Supplied information:

────

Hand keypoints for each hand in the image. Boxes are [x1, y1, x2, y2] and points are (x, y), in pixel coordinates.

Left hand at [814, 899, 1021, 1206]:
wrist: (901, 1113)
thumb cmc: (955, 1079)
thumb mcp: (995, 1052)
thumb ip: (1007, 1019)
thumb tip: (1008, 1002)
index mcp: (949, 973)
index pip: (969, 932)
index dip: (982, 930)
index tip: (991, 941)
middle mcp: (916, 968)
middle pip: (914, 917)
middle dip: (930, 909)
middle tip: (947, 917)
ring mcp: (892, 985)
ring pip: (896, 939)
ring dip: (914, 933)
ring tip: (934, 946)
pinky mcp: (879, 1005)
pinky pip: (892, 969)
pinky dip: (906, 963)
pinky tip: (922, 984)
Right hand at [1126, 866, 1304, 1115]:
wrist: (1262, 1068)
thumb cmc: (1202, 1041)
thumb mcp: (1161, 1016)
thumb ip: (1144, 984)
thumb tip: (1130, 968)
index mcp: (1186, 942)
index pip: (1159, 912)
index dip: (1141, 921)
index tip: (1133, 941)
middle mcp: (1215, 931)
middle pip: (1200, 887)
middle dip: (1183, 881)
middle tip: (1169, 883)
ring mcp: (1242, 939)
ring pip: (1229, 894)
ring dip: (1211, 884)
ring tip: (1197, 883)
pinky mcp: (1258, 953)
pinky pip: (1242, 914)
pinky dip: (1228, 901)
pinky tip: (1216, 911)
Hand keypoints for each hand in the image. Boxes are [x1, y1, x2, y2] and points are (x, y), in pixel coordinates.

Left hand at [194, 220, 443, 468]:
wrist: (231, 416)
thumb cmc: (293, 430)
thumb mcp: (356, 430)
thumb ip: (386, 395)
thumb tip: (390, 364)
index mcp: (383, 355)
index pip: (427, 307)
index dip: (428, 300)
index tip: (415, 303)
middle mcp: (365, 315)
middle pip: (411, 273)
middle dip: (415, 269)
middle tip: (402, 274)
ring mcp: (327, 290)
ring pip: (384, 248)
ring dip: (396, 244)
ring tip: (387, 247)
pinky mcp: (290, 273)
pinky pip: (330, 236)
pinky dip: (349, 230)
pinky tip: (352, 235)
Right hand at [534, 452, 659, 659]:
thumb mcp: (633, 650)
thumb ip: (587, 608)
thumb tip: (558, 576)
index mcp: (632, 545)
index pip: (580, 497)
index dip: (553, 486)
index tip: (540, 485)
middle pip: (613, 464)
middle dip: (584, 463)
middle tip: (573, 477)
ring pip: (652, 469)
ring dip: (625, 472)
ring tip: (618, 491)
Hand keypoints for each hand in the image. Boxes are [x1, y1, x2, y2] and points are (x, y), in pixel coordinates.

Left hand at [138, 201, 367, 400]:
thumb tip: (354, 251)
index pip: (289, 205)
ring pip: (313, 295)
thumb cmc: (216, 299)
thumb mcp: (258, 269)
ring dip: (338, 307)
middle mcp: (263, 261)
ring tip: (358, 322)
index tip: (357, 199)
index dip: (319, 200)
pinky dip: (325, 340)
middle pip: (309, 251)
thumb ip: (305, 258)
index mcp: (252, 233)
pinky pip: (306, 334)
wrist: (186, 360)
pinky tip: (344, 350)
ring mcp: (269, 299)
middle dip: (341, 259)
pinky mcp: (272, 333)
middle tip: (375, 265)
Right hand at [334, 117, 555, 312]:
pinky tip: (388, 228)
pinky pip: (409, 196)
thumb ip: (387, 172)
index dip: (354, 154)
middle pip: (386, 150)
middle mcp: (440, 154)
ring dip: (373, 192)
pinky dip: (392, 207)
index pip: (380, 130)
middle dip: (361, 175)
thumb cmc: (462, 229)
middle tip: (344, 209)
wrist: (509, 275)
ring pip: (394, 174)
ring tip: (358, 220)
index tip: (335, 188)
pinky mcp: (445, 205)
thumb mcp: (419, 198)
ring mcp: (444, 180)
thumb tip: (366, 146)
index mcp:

────

Task details:
Retype all of the entries precisely as they are.

Your response:
Hand keypoints for each hand in the image. Boxes are [x1, y1, x2, y2] and points are (x, y), in pixel coordinates.

Left hand at [814, 899, 1021, 1206]:
wrist: (901, 1113)
thumb cmc: (955, 1079)
thumb mcp: (995, 1052)
thumb ip: (1007, 1019)
thumb tip: (1008, 1002)
index mcp: (949, 973)
index pip: (969, 932)
index dip: (982, 930)
index tip: (991, 941)
middle mcp: (916, 968)
middle pip: (914, 917)
middle dip: (930, 909)
middle tip: (947, 917)
ring mcp: (892, 985)
ring pip: (896, 939)
ring dip: (914, 933)
ring tip: (934, 946)
pinky mcp: (879, 1005)
pinky pip: (892, 969)
pinky dip: (906, 963)
pinky tip: (922, 984)
Right hand at [1126, 866, 1304, 1115]:
wrist: (1262, 1068)
thumb cmc: (1202, 1041)
thumb mcp: (1161, 1016)
thumb ip: (1144, 984)
thumb tip: (1130, 968)
index mcp: (1186, 942)
index pip: (1159, 912)
index dip: (1141, 921)
index tip: (1133, 941)
middle mcp: (1215, 931)
middle pip: (1200, 887)
middle dip: (1183, 881)
middle tip: (1169, 883)
ring mcp: (1242, 939)
ring pip: (1229, 894)
ring dip: (1211, 884)
ring tip: (1197, 883)
pinky mcp: (1258, 953)
pinky pip: (1242, 914)
pinky dip: (1228, 901)
pinky tip: (1216, 911)
Hand keypoints for each hand in the image. Boxes are [x1, y1, x2, y2] and points are (x, y), in pixel coordinates.

Left hand at [194, 220, 443, 468]:
wrist: (231, 416)
thumb cmc: (293, 430)
thumb mcp: (356, 430)
thumb ip: (386, 395)
thumb tip: (390, 364)
index mcp: (383, 355)
index pip: (427, 307)
index dip: (428, 300)
index tip: (415, 303)
middle mcp: (365, 315)
middle pip: (411, 273)
middle dip: (415, 269)
middle tip: (402, 274)
ring mcp: (327, 290)
ring pip: (384, 248)
ring dip: (396, 244)
ring tip: (387, 247)
pinky mcp: (290, 273)
pinky pip: (330, 236)
pinky dip: (349, 230)
pinky tip: (352, 235)
Right hand at [534, 452, 659, 659]:
thumb mcp: (633, 650)
thumb ip: (587, 608)
thumb tip: (558, 576)
index mcp: (632, 545)
index pip: (580, 497)
index dip: (553, 486)
index tip: (540, 485)
middle pip: (613, 464)
middle dip: (584, 463)
middle tip: (573, 477)
ring pip: (652, 469)
ring dip: (625, 472)
ring tip: (618, 491)
Hand keypoints for each hand in the image. Boxes are [x1, y1, x2, y2] and points are (x, y), in pixel coordinates.

Left hand at [138, 201, 367, 400]:
thumb tip: (354, 251)
index pip: (289, 205)
ring pip: (313, 295)
thumb cmc: (216, 299)
thumb mcp: (258, 269)
ring dip: (338, 307)
middle mcp: (263, 261)
ring tip: (358, 322)
index tip: (357, 199)
index dip: (319, 200)
pinky dip: (325, 340)
middle pip: (309, 251)
thumb ip: (305, 258)
index mcp: (252, 233)
pinky pip: (306, 334)
wrist: (186, 360)
pinky tip: (344, 350)
ring mcp: (269, 299)
middle dip: (341, 259)
pinky mcp: (272, 333)
middle tip: (375, 265)
Right hand at [334, 117, 555, 312]:
pinky tip: (388, 228)
pinky pip: (409, 196)
thumb ip: (387, 172)
index dip: (354, 154)
middle pip: (386, 150)
middle mcp: (440, 154)
ring dip: (373, 192)
pinky dip: (392, 207)
index pip: (380, 130)
middle dip: (361, 175)
thumb cmc: (462, 229)
middle tip: (344, 209)
wrist: (509, 275)
ring pip: (394, 174)
ring tip: (358, 220)
index tip: (335, 188)
pinky mcp: (445, 205)
thumb mcp: (419, 198)
ring mcp: (444, 180)
thumb tip: (366, 146)
index mcp:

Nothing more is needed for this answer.